## [EXERCISE DIRECTIONS]
Every entry must be transcribed exactly. Pictures are not part of the copy.

## [GIVEN ENTRIES]
>>

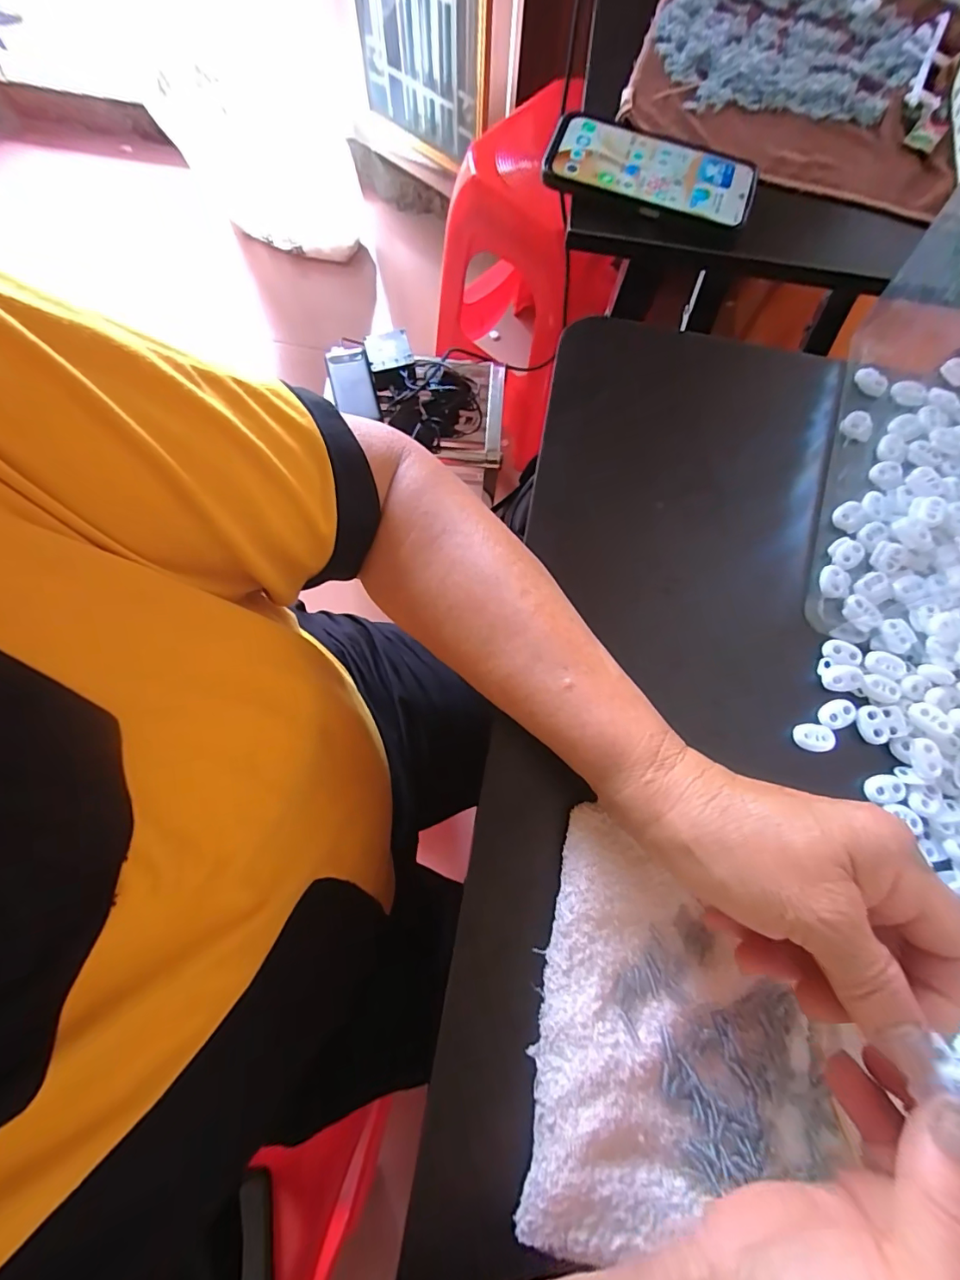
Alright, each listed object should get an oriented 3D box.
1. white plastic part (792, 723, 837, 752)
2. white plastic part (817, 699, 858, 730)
[{"bbox_3d":[0.197,0.057,0.286,0.022,0.004,0.016,2,75,-1],"label":"white plastic part"},{"bbox_3d":[0.213,0.044,0.291,0.024,0.004,0.015,-23,77,-8],"label":"white plastic part"}]

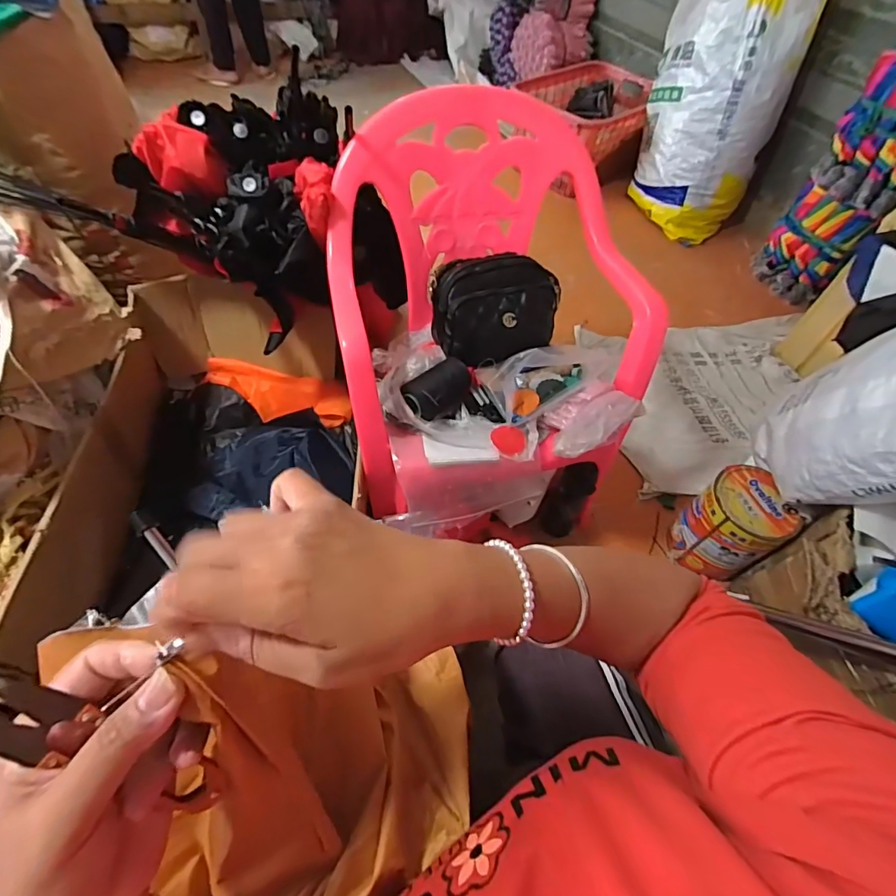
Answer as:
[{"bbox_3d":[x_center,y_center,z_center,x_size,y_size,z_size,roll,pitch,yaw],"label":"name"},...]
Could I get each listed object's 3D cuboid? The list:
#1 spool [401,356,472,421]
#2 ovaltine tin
[{"bbox_3d":[-0.016,-0.094,0.742,0.069,0.060,0.118,34,58,18],"label":"spool"},{"bbox_3d":[0.550,0.157,0.929,0.132,0.213,0.150,-29,62,-24],"label":"ovaltine tin"}]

<<

## [EXERCISE RESULT]
Alright, each listed object should get an oriented 3D box.
1. white plastic part (792, 723, 837, 752)
2. white plastic part (817, 699, 858, 730)
[{"bbox_3d":[0.197,0.057,0.286,0.022,0.004,0.016,2,75,-1],"label":"white plastic part"},{"bbox_3d":[0.213,0.044,0.291,0.024,0.004,0.015,-23,77,-8],"label":"white plastic part"}]

Answer as:
[{"bbox_3d":[x_center,y_center,z_center,x_size,y_size,z_size,roll,pitch,yaw],"label":"name"},...]
Could I get each listed object's 3D cuboid? The list:
#1 spool [401,356,472,421]
#2 ovaltine tin
[{"bbox_3d":[-0.016,-0.094,0.742,0.069,0.060,0.118,34,58,18],"label":"spool"},{"bbox_3d":[0.550,0.157,0.929,0.132,0.213,0.150,-29,62,-24],"label":"ovaltine tin"}]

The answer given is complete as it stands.